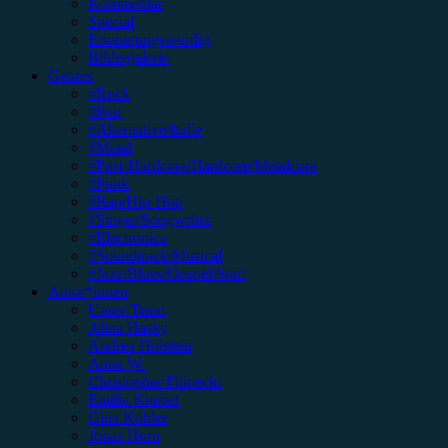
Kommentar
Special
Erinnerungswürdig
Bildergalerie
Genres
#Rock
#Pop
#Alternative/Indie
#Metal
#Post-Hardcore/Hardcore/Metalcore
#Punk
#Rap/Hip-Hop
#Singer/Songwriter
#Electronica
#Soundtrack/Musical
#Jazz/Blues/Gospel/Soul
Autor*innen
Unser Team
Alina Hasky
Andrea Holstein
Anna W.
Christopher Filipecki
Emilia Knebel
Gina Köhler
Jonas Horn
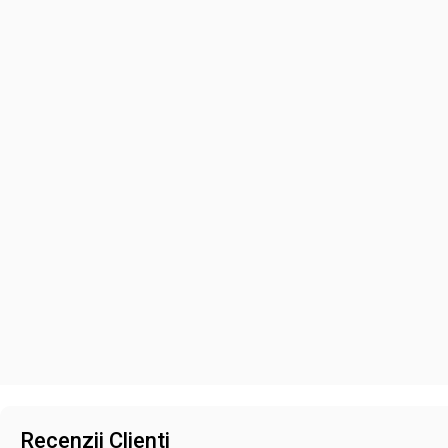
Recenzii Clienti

══════════════════════════════

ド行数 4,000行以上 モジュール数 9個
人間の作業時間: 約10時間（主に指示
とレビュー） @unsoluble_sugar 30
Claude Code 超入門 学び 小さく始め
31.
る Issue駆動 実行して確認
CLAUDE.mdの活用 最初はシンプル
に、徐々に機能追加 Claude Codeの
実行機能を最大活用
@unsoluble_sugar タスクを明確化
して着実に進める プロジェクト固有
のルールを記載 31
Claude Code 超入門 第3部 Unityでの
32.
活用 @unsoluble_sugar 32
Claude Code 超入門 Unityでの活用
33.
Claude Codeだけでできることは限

══════════════════════════════

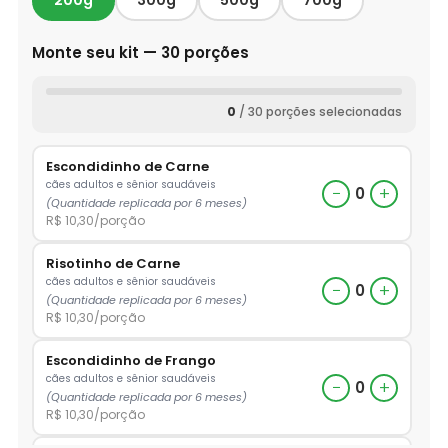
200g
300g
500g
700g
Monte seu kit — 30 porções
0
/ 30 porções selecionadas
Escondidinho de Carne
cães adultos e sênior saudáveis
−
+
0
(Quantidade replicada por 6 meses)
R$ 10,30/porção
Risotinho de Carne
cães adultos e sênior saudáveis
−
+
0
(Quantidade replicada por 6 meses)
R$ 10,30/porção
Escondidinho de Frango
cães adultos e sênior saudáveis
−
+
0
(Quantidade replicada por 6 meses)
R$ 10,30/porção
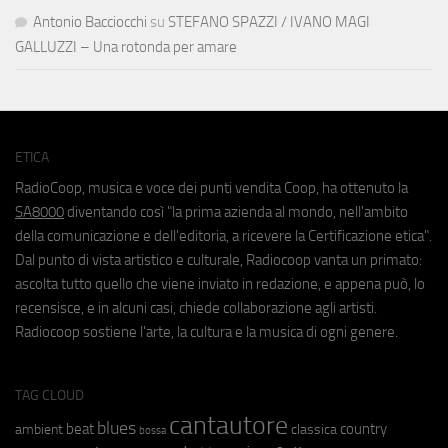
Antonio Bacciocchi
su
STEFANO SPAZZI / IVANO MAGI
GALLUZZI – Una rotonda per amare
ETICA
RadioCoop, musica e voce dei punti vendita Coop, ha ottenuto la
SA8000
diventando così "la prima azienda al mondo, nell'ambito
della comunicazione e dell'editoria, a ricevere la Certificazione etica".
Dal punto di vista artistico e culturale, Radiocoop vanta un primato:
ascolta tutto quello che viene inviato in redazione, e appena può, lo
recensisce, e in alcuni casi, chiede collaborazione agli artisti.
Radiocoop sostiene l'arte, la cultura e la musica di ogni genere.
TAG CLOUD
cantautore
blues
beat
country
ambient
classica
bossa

══════════════════════════════

** Work task **
Output the lines above exactly, but only those between the line holding "Claude Code 超入門 第3部 Unityでの" and the line holding "Claude Codeだけでできることは限", inclusive.

** Reply to the task **
Claude Code 超入門 第3部 Unityでの
32.
活用 @unsoluble_sugar 32
Claude Code 超入門 Unityでの活用
33.
Claude Codeだけでできることは限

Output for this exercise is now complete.